I'll see if I can help with formatting and documenting the existing code, because I believe that even the utility code that makes up the program should be very friendly and explanatory.

Hopefully with enough effort, this project could be adopted by the dlang community and added to dlang.org.

January 24, 2023

On Monday, 23 January 2023 at 13:29:09 UTC, Andrew wrote:

>

On Monday, 23 January 2023 at 10:21:04 UTC, João Lourenço wrote:

>

[...]

This looks like a good start, and I'm excited that the community as a whole is finally starting to orient itself towards beginners, since that's where most of the hype comes from, initially.

I'll see if I can help with formatting and documenting the existing code, because I believe that even the utility code that makes up the program should be very friendly and explanatory.

Hopefully with enough effort, this project could be adopted by the dlang community and added to dlang.org.

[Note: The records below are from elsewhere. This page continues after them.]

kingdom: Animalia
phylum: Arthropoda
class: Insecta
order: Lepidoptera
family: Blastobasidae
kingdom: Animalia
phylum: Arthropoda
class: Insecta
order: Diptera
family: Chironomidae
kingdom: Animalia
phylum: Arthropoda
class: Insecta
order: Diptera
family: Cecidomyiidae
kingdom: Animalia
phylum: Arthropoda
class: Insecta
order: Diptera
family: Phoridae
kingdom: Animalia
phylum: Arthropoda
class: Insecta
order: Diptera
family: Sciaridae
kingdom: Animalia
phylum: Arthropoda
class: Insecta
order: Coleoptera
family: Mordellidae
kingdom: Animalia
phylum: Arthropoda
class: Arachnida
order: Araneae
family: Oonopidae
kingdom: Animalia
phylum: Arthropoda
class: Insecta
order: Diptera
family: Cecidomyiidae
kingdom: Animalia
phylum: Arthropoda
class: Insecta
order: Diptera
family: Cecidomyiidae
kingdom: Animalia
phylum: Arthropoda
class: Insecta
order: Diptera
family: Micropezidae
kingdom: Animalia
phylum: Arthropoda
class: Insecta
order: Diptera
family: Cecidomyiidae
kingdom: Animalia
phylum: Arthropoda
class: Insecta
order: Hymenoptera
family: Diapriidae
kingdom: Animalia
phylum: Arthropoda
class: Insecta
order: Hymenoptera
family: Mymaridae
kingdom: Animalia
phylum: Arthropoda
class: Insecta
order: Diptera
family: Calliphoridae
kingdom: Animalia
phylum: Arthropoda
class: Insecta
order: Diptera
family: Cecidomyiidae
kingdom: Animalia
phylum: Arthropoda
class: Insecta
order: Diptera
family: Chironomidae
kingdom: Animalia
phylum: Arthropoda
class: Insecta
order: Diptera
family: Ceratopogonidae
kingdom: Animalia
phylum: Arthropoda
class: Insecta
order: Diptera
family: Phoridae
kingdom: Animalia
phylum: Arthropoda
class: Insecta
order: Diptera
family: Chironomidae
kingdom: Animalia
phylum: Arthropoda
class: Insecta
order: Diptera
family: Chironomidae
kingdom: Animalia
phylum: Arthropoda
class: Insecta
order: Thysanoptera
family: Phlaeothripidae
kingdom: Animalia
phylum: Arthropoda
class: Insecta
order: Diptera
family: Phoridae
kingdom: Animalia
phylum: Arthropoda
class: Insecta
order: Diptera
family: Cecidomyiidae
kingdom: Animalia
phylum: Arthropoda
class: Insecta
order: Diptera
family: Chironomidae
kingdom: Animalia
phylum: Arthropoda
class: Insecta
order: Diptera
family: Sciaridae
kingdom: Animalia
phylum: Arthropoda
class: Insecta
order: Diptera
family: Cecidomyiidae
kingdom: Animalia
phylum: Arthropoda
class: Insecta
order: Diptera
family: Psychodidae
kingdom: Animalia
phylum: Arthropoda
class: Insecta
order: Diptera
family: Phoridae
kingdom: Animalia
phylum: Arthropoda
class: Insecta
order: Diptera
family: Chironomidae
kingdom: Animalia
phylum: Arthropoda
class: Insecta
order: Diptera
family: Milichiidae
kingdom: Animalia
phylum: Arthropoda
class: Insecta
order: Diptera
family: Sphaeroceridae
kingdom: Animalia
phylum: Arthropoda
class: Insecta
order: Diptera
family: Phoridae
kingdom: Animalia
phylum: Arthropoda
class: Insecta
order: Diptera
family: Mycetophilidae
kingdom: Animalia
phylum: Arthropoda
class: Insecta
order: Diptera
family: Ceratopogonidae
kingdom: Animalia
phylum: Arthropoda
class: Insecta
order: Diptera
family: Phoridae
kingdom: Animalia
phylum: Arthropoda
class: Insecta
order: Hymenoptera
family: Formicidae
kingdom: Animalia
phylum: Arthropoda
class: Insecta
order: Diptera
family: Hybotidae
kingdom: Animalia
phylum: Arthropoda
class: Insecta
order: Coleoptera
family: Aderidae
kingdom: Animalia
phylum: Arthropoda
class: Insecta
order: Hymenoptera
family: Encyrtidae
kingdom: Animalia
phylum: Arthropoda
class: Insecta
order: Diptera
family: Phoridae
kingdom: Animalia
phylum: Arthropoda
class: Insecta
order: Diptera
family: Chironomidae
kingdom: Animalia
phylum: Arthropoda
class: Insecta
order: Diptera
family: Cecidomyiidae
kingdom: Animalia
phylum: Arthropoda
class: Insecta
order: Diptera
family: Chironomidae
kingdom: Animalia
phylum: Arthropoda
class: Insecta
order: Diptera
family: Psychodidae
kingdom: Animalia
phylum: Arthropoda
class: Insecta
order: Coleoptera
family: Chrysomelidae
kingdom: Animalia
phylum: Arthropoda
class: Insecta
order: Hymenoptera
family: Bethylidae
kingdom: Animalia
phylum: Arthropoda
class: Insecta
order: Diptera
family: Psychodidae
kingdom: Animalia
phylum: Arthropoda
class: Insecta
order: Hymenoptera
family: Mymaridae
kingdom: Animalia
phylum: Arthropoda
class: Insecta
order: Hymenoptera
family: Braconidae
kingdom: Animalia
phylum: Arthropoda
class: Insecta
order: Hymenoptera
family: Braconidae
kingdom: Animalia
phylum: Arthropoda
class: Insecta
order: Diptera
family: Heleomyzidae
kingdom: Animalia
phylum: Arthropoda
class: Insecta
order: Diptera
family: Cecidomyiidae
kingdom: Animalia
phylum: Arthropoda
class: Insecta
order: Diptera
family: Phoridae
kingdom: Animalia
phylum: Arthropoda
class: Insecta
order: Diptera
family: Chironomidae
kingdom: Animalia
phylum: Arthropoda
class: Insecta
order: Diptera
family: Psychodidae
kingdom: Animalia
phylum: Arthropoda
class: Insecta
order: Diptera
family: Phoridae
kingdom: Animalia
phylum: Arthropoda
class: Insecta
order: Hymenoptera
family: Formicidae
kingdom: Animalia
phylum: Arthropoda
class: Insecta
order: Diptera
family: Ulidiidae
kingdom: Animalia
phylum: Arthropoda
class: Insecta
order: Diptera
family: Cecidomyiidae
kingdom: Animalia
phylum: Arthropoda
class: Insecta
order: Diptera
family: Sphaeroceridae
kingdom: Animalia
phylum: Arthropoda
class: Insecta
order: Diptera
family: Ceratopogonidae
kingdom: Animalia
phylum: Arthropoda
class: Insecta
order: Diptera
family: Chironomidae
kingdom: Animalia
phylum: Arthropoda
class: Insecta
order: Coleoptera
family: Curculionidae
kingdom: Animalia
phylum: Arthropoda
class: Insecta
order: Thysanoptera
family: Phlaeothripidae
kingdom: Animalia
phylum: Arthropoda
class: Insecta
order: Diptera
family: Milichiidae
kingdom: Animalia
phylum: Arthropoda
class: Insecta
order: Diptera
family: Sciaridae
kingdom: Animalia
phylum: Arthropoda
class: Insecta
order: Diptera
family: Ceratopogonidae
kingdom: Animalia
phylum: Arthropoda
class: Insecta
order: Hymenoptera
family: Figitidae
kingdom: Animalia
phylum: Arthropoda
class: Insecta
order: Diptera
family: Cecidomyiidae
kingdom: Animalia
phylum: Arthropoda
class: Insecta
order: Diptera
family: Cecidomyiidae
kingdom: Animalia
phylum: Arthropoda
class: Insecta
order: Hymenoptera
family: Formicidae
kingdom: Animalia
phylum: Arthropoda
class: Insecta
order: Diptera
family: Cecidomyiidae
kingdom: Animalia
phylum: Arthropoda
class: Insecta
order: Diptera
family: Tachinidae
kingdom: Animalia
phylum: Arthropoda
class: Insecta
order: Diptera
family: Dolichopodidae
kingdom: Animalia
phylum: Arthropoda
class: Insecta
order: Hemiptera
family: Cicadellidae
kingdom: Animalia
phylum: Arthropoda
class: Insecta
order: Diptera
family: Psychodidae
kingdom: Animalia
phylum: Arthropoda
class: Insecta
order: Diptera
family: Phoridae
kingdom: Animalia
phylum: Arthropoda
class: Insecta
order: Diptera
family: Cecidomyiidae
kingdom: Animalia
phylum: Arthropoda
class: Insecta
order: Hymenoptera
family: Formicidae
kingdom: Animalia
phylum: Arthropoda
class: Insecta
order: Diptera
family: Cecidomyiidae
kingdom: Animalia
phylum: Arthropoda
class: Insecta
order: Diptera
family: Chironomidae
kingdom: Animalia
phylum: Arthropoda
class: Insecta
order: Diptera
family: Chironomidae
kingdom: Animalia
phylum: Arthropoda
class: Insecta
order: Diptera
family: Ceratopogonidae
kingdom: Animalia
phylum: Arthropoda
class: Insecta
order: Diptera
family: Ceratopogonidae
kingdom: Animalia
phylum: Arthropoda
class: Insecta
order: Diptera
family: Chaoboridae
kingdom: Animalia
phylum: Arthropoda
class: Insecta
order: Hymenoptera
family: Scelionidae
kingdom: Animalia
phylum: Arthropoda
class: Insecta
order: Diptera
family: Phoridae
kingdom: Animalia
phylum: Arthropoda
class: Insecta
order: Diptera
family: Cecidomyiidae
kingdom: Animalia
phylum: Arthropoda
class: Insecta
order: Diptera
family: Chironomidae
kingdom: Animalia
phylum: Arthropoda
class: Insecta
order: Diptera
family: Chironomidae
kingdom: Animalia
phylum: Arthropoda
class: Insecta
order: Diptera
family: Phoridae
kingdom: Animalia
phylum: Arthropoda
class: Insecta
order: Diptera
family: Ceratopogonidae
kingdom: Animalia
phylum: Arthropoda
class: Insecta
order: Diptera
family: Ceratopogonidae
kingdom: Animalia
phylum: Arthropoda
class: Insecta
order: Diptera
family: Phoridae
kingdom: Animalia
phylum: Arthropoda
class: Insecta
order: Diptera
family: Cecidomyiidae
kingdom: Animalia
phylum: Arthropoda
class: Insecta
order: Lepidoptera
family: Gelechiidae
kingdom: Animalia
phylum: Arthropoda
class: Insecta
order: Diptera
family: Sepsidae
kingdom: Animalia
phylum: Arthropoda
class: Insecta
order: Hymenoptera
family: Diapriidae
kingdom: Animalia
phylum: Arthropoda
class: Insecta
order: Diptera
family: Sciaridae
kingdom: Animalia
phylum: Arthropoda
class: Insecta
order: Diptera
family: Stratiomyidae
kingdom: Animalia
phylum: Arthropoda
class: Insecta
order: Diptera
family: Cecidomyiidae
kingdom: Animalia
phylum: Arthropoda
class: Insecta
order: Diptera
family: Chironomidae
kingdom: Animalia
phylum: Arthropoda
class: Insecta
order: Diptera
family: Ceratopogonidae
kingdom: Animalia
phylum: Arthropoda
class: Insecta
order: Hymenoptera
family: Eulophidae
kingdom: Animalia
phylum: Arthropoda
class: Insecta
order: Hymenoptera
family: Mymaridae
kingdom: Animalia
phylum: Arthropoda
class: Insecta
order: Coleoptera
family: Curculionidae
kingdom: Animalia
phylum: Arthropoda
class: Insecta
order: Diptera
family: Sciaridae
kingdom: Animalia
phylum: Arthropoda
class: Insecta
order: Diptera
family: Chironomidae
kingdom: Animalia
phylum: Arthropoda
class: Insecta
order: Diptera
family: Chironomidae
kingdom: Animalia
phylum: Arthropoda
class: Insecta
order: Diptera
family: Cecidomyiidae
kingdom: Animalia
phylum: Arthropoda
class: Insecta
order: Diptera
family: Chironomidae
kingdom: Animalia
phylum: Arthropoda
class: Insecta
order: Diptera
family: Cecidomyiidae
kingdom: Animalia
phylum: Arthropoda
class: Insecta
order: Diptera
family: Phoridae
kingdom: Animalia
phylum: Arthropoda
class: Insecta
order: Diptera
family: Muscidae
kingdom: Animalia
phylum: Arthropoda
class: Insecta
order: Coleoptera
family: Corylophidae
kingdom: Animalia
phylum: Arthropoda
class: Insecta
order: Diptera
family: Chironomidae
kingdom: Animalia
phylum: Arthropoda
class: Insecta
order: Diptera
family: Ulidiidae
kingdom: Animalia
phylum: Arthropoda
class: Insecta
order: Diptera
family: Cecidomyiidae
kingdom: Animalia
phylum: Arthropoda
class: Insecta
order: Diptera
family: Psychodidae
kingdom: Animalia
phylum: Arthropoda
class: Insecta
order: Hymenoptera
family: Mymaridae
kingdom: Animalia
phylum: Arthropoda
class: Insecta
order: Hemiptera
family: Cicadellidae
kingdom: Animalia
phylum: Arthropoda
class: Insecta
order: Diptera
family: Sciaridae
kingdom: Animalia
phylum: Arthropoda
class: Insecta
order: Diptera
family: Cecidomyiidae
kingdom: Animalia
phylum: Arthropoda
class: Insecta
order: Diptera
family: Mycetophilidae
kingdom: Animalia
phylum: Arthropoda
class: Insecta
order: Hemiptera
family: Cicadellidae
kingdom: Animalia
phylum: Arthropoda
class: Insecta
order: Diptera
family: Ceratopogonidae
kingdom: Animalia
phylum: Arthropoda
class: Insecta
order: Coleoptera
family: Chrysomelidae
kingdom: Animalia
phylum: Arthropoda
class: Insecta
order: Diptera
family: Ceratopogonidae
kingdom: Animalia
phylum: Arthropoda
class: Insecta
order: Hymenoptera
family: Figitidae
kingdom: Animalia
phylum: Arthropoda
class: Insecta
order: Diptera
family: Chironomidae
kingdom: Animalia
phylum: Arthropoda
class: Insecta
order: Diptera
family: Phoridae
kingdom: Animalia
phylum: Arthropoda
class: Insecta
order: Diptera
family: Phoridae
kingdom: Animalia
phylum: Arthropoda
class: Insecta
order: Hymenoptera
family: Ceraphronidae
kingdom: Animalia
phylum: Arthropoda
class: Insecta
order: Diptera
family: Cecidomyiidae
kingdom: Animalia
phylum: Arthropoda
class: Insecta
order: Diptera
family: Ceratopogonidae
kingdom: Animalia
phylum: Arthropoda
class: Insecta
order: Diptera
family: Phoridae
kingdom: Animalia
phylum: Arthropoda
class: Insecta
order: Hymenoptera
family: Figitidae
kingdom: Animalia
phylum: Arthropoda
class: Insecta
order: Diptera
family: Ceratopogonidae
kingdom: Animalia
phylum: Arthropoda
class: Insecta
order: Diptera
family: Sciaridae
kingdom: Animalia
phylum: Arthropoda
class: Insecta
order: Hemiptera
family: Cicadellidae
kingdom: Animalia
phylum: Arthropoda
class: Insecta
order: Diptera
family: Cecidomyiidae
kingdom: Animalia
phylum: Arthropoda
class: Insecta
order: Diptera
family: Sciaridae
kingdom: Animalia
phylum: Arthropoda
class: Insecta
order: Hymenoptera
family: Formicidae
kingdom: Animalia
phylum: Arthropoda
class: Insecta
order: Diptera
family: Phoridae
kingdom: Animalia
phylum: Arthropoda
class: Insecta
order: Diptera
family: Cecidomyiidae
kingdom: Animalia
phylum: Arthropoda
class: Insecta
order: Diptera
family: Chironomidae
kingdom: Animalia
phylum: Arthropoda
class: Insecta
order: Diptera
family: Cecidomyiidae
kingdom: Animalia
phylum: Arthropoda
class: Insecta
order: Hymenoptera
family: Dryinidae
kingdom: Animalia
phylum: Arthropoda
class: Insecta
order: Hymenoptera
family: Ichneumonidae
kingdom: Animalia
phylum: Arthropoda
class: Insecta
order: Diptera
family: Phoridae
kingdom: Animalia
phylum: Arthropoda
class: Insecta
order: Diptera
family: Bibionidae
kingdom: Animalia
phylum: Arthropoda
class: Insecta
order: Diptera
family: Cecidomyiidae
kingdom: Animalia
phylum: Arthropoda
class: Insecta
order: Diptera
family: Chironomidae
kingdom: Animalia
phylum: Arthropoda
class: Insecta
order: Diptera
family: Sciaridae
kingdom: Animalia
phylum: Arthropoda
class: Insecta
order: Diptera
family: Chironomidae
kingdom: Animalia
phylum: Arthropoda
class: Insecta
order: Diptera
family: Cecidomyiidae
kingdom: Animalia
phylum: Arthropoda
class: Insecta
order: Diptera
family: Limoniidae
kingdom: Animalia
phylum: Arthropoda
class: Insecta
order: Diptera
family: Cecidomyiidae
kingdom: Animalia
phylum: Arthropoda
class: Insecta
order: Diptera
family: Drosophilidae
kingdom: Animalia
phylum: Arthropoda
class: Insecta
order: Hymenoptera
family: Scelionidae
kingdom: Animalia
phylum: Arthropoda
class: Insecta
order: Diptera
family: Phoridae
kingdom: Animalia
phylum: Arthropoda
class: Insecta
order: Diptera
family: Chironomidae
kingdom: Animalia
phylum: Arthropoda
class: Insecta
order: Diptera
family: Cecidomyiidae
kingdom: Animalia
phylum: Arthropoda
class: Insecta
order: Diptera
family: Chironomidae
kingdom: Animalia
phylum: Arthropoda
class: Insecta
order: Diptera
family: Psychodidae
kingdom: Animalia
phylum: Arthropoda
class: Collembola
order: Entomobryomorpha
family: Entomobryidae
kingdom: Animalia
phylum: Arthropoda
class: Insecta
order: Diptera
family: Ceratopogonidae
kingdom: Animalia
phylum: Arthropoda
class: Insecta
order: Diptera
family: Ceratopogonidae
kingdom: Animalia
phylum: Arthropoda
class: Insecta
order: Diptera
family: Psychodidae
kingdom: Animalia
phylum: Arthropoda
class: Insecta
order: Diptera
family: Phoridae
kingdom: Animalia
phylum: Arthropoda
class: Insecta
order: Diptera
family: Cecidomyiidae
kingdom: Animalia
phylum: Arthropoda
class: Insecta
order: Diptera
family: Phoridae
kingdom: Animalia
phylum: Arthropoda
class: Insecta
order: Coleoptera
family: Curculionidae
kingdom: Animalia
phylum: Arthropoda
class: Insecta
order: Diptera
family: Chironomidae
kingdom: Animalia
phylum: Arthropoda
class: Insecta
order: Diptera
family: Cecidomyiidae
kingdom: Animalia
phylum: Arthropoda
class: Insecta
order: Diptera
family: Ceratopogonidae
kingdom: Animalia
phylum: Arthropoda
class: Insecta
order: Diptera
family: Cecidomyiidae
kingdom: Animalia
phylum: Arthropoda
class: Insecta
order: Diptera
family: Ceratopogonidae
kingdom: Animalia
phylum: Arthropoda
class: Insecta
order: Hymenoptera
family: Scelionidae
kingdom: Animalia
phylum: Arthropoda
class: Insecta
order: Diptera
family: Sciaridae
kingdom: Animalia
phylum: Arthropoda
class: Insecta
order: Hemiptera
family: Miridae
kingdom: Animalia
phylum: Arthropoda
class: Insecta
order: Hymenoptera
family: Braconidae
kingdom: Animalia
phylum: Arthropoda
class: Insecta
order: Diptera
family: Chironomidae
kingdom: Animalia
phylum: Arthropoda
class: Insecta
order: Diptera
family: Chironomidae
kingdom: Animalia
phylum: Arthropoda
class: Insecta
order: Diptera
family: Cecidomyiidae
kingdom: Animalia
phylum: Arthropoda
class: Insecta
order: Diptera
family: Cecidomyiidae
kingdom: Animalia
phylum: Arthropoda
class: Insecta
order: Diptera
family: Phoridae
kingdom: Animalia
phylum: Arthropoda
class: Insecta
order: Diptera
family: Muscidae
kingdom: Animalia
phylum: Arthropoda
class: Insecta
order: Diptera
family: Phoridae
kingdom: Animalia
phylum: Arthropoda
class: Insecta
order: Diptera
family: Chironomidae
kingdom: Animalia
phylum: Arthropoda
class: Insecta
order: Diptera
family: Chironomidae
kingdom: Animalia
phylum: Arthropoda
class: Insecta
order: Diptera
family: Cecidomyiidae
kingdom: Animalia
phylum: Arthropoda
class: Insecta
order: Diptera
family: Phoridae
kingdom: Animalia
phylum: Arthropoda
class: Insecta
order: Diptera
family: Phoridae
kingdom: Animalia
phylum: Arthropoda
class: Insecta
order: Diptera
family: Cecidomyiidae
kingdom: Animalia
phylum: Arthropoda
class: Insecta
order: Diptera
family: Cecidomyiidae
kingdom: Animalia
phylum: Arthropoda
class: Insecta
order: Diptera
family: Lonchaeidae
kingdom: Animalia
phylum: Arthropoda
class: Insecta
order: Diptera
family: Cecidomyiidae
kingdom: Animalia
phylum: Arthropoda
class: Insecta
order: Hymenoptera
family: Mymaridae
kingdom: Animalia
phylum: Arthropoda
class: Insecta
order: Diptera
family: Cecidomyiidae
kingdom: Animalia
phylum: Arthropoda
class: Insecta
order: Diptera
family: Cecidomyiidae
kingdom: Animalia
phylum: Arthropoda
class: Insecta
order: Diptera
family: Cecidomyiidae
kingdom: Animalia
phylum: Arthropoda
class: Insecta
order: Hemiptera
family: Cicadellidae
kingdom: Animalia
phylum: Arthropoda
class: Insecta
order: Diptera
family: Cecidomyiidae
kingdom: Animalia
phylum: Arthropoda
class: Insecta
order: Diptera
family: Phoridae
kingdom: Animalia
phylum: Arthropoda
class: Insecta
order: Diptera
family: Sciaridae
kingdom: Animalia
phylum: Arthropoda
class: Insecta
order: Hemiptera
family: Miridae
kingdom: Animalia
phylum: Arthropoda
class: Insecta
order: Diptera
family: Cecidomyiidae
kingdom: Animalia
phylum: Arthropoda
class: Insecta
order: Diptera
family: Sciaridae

Thank you! I tried to document everything and follow the D style.

February 14, 2023
On 1/23/23 10:21, João Lourenço via Digitalmars-d-announce wrote:
> [...]

A couple of updates since the initial post:
* the first batch of exercises until a first quiz was added
* a new separator on the repository to provide any kind of feedback -
roadmap and vision document available here
* exercise metadata was moved to a TOML file since it was not ideal to
always recompile the project each time that information was modified
* meson is now supported
* colors and emojis are now handled better - colored output is compliant
with the argparse lib


February 14, 2023

On Monday, 23 January 2023 at 10:21:04 UTC, João Lourenço wrote:

>

[...]

A couple of updates since the initial post:

  • the first batch of exercises until a first quiz was added
  • a new separator on the repository to provide any kind of feedback - roadmap and vision document available here
  • exercise metadata was moved to a TOML file since it was not ideal to always recompile the project each time that information was modified
  • meson is now supported
  • colors and emojis are now handled better - colored output is compliant with the argparse lib
February 15, 2023

On Monday, 23 January 2023 at 10:21:04 UTC, João Lourenço wrote:

>

[1] https://github.com/rust-lang/rustlings
[2] https://github.com/iK4tsu/dlings
[3] https://github.com/crazymonkyyy/dingbats

Maybe you can find some inspiration from our D summer school exercices[1][2]. Many of them are inspired by Ali's book.